Whiu is now the nurse director of the sixth floor medical-surgical unit at the hospital and she’s not the only one with an accent.
So she decided the Midwest City melting pot with a special luncheon and recognition ceremony this week.
“There’s a lot of girls and guys – including our doctors – that are from all over the world,” she said. “We missed Cultural Awareness day but I’ve only just got up here so I figured let’s make a celebration.”
A nurse in her native New Zealand, the Auckland native came to the states through Avant Healthcare Professionals.
After she finished her two-year contract this summer she signed on as a nurse manager of 6M, a medical-surgical unit.
“I think it’s probably because I am from a different background and we’ve all somehow ended up in Midwest City, Oklahoma,” Whiu said of her idea to celebrate the hospital’s diversity. “This is the community we are committed to serve and we need to celebrate not only people who are here but where we’ve all come from to get here.”
When Avant told her she was coming to a place called Midwest City she immediately went to Google Maps.
“I said ‘where?’ and then went online and still said ‘where is this place?’” she said. “I really had no idea what to expect but I found a little community that was a really neat little community.”
CULTURE SHOCK
There were a lot of surprises when she brought her husband and children to the states.

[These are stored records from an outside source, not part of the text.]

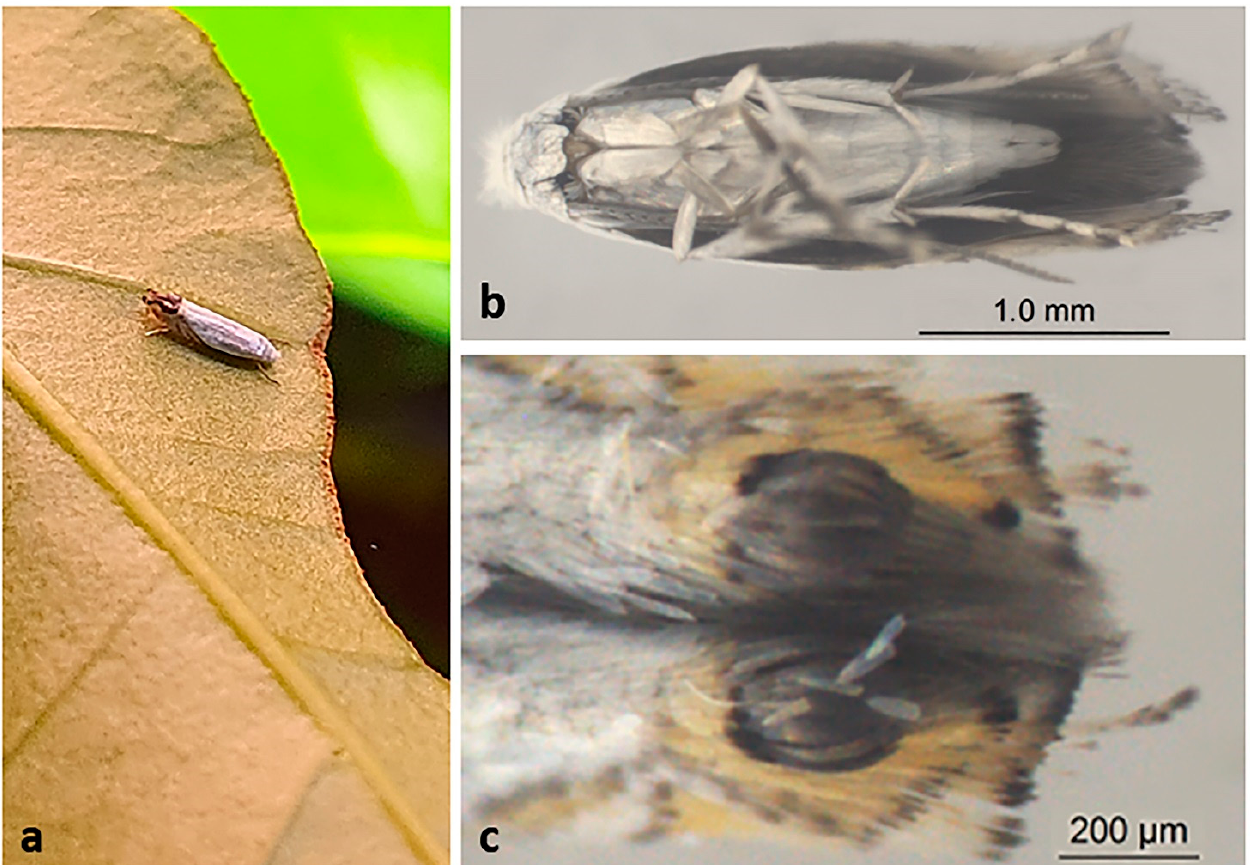
Figure 5. L. coffeella adults ( a ) perched on coffee leaf; ( b ) male seen by ventral view, with white scales all over the body; ( c ) closed caption of the wings apex from dorsal view to show details: black circle surrounded by yellow bristles.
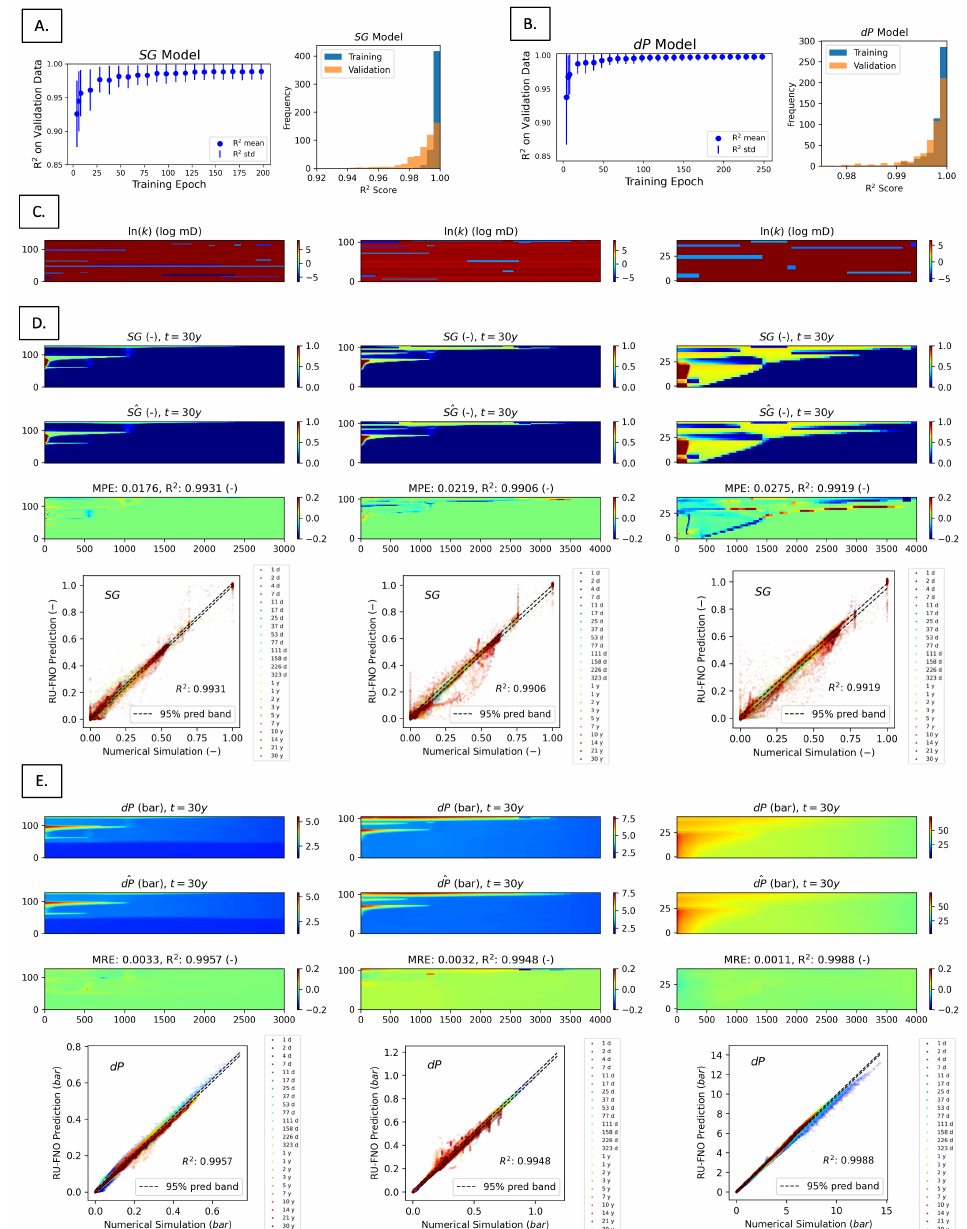
Figure 2. The evolution of the R 2 scores on the validation dataset of the ( A ) gas saturation and ( B ) pressure buildup models during their respective training processes, as well as histograms of the R 2 score for predictions of each data sample. For the former, data points are shown for every other epoch from Epoch 2 to Epoch 10 and, then, subsequently in increments of 10 epochs. The untrained model (i.e., at Epoch 0) for both the SG and dP cases has a validation R 2 of roughly zero. ( C ) The permeability data of three examples from the validation dataset. Each column is a different data sample. ( D ) Examples of predictions from the gas saturation model of the samples in the validation dataset. The rows illustrate the permeability field, the real gas saturation, the predicted gas saturation, and the absolute error of the prediction. The mean plume error and field R 2 of the prediction are listed in the third row of plots for reference. The final row contains scatter plots comparing the real and predicted value of gas saturation for each grid cell in the sample. Cooler colors correspond to earlier times, and warmer colors correspond to later times. ( E ) Examples of predictions from the pressure buildup model of samples in the validation dataset. The mean relative error and field R 2 of the prediction are listed in the third row of plots. Scatter plots of real and predicted pressure buildup are shown in the final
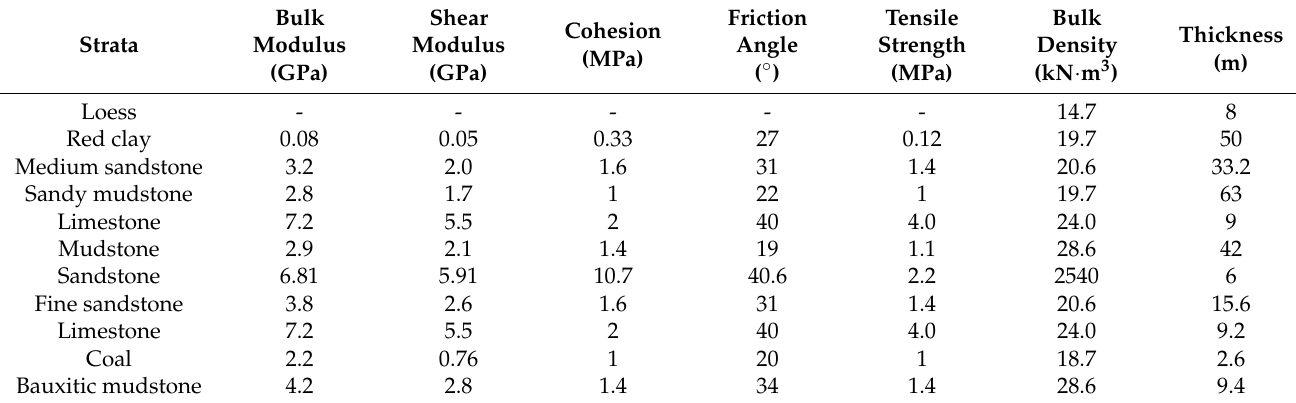
Table 3. The mechanical parameters of strata and coal seam of the numerical model.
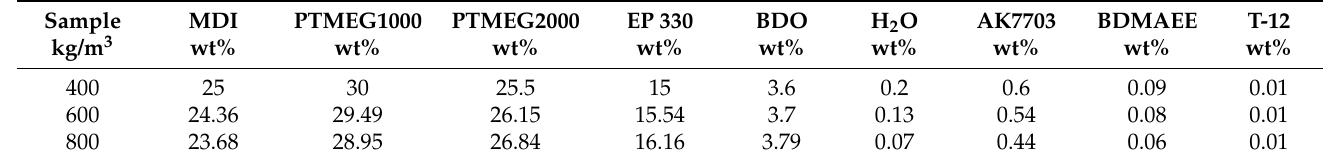
Table 1. The synthetic formula of PUMEs with different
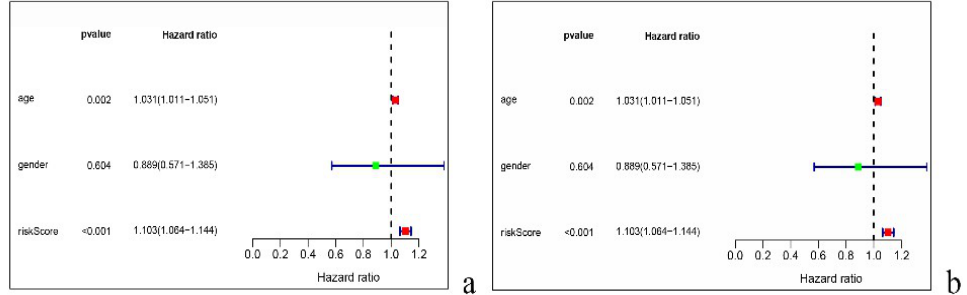
Figure 5. Both the age and risk score can be taken as independent predictors according to the univariate ( a ) and multivariate analyses ( b ).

Some good, some not so good.
“I think things that surprised me was there were a lot of similarities to the place I worked back home and the community I worked in back home,” she said. “Definitely the hospital and the type of people that come here and the people we look after are very similar to back home even though it’s the other side of the world.”
“Same problems just on another continent.”
Healthcare is universal.
“It doesn’t matter what color your skin is, what religion you are or what country you hail from if you’re sick you’re sick and you need to be cared for,” Whiu said.

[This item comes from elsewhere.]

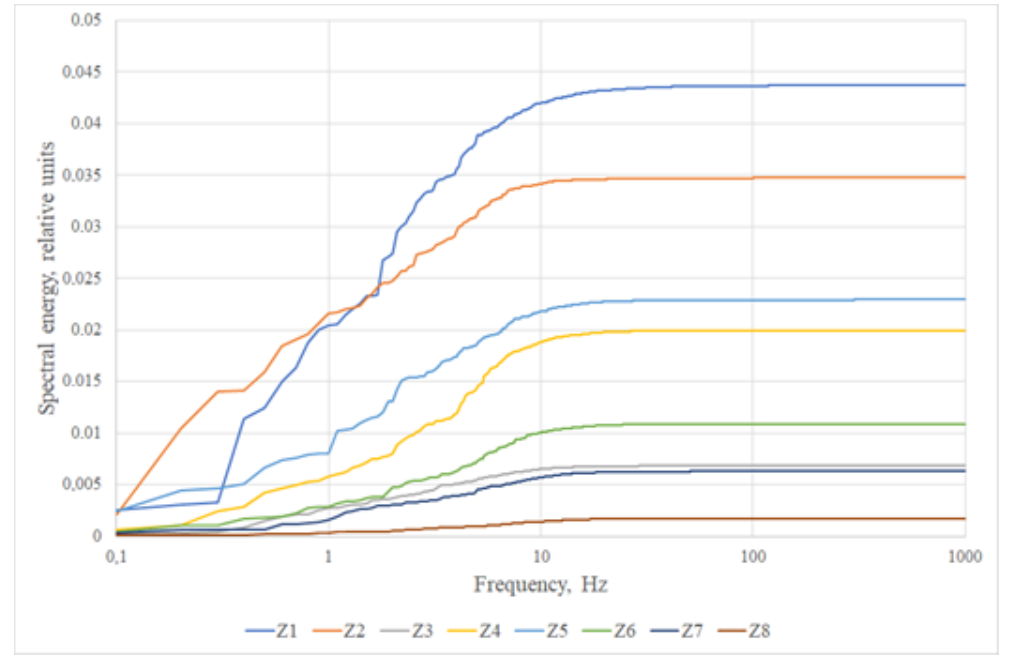
Figure 10. The spectral energy for first eight Zernike polynomials.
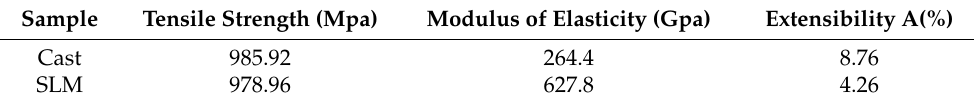
Table 3. The mechanical properties of CoCrMo under different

Getting her family’s appetite to adjust to American food has been a challenge.
“The food is terrible. American food in general is terrible,” she said. “But that’s a long story. That goes back to sugar lobbyists and things like that. We did take a while to adjust to the food and find local farmer’s markets. Getting used to processed food and places like Sonic – drive-in fast food was not even in our comprehension when we first got here.”
All Whiu has to do is look around her unit to see a representation of healthcare from across the world. Farah Abdollah, RN, hails from the Middle East.
Li Seabourg, RN, is from China.
Muiruri Kamau, APRN, came to the U.S. from Kenya.
Dr. Sheharyar Ali, interventional cardiologist, hails from Pakistan.
Whiu knows that one by heart after New Zealand bested Pakistan in the recent Cricket World Cup.
It’s a fact she continues to remind Dr. Ali whenever she sees him.
Whiu herself loves to travel. It’s part of the reason she’s also co-owner of a travel agency.
She hopes to be visiting Egypt in the near future.
In preparation for the week, Whiu went out and bought a world map and a box full of pushpins.
“The only continent we do not represent – which I’m quite happy about – is Australia,” Whiu laughed. “We have someone from every other continent.”
Along the way, Whiu and her family have enjoyed finding smaller, local restaurants out of the mainstream.
To this day, Whiu still remembers some of the worst foods she’s tried.
“Corn dogs and pickle slushies. That’s not a thing. I don’t understand,” Whiu said.
Whiu’s youngest has almost lost her accent. Her high school senior is trying to decide where to go to college.
Her husband, a psychologist by trade, began working in the oilfield first. Now he works for Pepsi.
Whiu is hooked on Midwest City.
“I really like the people in this hospital. I like the community,” she said. “I could have worked in Edmond but I like working in this community. You feel like you’re making more of a difference. The people in this hospital is really what holds it together.”